Itulah mengapa, untuk menyambut peluncuran koleksi Raya 2026 ini, OE menggelar acara buka puasa bersama yang berfokus pada emotional wellness. Media dan tamu undangan diajak untuk melakukan journaling bersama Mestakula, yang berfokus pada mengenal diri sendiri dari luar dan dalam—sejalan dengan tema koleksi Raya OE.
Detail koleksi Raya 2026 OE
Koleksi Raya 2026 Oemah Etnik (OE). Foto: OE
Kiki menjelaskan, untuk koleksi Raya ini, OE menggunakan kain tenun Jepara dan batik Pekalongan. Kain-kain ini diolah ke dalam berbagai siluet khas OE yang lembut dan elegan, seperti tunik kerah tinggi, outer, dress, rok asimetris, sampai celana longgar. Tak hanya itu, OE juga menghadirkan aksesori seperti scarf dan ikat pinggang obi bermotif senada.
OE juga menghadirkan deretan pakaian berbahan jacquard yang berstruktur dan mengilap. Jacquard yang berkesan mewah dan anggun ini diimajinasikan ke dalam tunik, rok asimetris, sleeveless top, hingga outer.
Koleksi Raya 2026 Oemah Etnik (OE). Foto: OE
Palet warna untuk koleksi ini cenderung lembut dan tenang, seperti soft pink, hijau olive, dan putih gading. Kiki mengatakan, pemilihan warna ini disesuaikan dengan nuansa pagi lebaran yang tenang, khidmat, dan penuh kekeluargaan. Di koleksi Raya 2026, OE juga menghadirkan pakaian laki-laki dan anak.

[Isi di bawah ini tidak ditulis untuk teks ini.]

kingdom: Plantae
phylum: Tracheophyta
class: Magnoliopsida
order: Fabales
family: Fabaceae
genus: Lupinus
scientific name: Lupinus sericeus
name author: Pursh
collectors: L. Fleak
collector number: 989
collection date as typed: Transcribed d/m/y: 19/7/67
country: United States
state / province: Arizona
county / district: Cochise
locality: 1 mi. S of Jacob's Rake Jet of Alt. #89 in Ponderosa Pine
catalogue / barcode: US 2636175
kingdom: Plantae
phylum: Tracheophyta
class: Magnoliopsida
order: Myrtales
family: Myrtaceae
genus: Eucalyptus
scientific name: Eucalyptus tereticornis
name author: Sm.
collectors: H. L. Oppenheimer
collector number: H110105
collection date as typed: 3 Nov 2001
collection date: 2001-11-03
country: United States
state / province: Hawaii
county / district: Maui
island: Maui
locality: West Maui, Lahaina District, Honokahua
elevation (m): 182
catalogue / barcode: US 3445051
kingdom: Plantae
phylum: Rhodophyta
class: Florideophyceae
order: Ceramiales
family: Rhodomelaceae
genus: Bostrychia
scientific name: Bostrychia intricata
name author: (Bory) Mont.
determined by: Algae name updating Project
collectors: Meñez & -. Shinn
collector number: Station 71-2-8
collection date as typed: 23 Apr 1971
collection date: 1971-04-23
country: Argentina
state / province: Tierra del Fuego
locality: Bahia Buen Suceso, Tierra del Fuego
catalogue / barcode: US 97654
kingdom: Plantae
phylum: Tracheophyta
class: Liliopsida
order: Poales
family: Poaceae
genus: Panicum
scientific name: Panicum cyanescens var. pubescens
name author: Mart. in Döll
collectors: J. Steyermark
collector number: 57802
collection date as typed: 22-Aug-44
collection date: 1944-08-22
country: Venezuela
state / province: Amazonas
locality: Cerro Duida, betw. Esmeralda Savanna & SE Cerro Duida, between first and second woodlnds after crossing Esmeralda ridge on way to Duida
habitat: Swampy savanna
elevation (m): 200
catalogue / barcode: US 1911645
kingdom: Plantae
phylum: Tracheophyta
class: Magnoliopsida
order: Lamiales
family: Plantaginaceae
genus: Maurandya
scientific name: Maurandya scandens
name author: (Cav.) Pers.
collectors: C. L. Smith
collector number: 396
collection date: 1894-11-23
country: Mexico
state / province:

"Kenapa warna lembut? Kita terbayangnya itu kalau hari Raya pakai baju samaan, kita mau harmoni. Kalau pakai warna soft, saat seragaman, suasananya jadi indah. Jadi, kita merasa saat Raya, saat mau berangkat salat Id, maunya zen dan indah—dan warna soft paling bisa mencerminkan momen itu," tutup Kiki.
Koleksi Raya 2026 Oemah Etnik (OE). Foto: OE
Pakaian dalam koleksi ini bisa dibeli di flagship store hingga situs resmi OE mulai dari harga Rp 369 ribu—Rp 1,2 juta. Kamu tertarik, Ladies?